In my preferred metaphysics, human beings are composed of a rational soul and matter. The rational soul constitutes their specific identity, i.e. makes them the human beings that they are. The rational soul is immaterial. However, each human being is individualized by its material appearance. The progressive modification of a body that remains specifically human does not imperil its personal identity.
This is the problem of the Ship of Theseus. The constitutive elements of the ship are replaced one after the other along the trip. Is it finally the same boat when it returns to the harbour? One can contend that the change of one plank is not sufficient to change its identity, and the same goes for me when after I have a haircut. After each step only part of the boat becomes different, there for it is the same boat that goes back to port even if all pieces are now different. Similarly, a woman does not necessarily find that her husband has changed after each haircut…
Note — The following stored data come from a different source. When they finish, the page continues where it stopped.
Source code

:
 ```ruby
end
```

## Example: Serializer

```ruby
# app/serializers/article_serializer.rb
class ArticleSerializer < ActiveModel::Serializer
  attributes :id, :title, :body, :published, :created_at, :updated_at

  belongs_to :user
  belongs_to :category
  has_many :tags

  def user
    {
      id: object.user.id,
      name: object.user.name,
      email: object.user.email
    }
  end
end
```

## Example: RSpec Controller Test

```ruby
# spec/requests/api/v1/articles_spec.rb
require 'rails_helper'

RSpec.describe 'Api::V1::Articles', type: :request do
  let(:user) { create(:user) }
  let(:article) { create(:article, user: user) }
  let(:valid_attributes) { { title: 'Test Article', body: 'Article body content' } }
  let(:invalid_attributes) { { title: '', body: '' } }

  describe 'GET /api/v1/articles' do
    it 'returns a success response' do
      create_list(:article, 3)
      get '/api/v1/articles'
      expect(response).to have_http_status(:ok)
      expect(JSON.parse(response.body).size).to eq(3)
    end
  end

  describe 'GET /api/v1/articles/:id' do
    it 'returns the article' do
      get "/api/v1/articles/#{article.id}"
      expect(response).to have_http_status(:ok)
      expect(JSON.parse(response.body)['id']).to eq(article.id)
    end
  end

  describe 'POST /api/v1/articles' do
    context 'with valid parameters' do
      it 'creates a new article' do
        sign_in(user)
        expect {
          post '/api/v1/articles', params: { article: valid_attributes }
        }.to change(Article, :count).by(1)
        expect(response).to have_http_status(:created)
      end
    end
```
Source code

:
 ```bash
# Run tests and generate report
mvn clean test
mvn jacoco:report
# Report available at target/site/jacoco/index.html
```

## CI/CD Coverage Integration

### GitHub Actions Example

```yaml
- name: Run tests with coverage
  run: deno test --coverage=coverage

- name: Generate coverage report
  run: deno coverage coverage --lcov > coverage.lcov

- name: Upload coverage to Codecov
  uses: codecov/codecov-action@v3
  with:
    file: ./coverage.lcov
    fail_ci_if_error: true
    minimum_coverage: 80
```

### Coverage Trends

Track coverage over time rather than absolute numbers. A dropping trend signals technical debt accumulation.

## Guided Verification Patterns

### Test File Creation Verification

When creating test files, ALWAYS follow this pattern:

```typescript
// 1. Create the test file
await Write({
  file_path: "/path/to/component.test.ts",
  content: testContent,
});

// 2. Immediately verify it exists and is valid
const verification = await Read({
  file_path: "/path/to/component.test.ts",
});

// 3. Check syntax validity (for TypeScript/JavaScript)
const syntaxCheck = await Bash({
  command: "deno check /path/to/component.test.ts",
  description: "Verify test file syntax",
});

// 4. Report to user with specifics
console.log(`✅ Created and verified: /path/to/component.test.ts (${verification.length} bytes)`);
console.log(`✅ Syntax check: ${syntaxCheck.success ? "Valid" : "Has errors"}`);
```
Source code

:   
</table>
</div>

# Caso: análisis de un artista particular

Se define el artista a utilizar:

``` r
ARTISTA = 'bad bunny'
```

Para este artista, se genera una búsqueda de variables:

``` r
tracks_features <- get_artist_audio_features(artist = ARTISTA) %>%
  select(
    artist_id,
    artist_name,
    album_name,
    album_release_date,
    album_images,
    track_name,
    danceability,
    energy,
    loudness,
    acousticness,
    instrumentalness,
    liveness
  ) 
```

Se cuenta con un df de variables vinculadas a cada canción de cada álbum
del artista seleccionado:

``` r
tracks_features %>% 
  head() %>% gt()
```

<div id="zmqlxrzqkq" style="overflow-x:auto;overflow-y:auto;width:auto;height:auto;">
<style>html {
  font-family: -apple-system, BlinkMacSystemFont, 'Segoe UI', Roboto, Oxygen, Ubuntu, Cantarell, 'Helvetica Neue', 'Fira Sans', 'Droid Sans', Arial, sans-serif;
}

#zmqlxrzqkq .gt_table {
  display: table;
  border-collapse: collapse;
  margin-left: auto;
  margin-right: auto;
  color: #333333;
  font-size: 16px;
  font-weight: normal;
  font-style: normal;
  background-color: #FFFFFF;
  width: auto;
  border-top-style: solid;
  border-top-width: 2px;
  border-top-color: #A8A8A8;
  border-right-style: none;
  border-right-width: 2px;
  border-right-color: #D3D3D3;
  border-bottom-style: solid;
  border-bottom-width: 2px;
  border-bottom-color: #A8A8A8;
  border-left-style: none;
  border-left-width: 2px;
It follows that if the cell replacement of a living being is progressive (and there is every reason to believe it), the individual’s appearance may change enormously but he or she still remains the same. The metamorphosis of a tadpole into a frog is indeed a striking change. But is it decisive from an ontological point of view – in other words, concerning what a living being is – to the point that the original creature has been completely eliminated?
In a tradition inherited from Thomas Aquinas, to which I adhere, the metaphysical nature of a human being is hybrid: an immaterial soul makes us what we are and our body is specific to us. This doctrine is not the one of Locke, for whom personal identity is based on psychology and memory.
Several other metaphysical proposals deal with this question. That is the occasion to mention the book by Eric T. Olson: What Are We? A Study in Personal Ontology. His solution differs from those of Thomas Aquinas and Locke. Among others, this book should be enjoyable for biologists like Jean‑Pierre Jacquot who have an interest in metaphysics.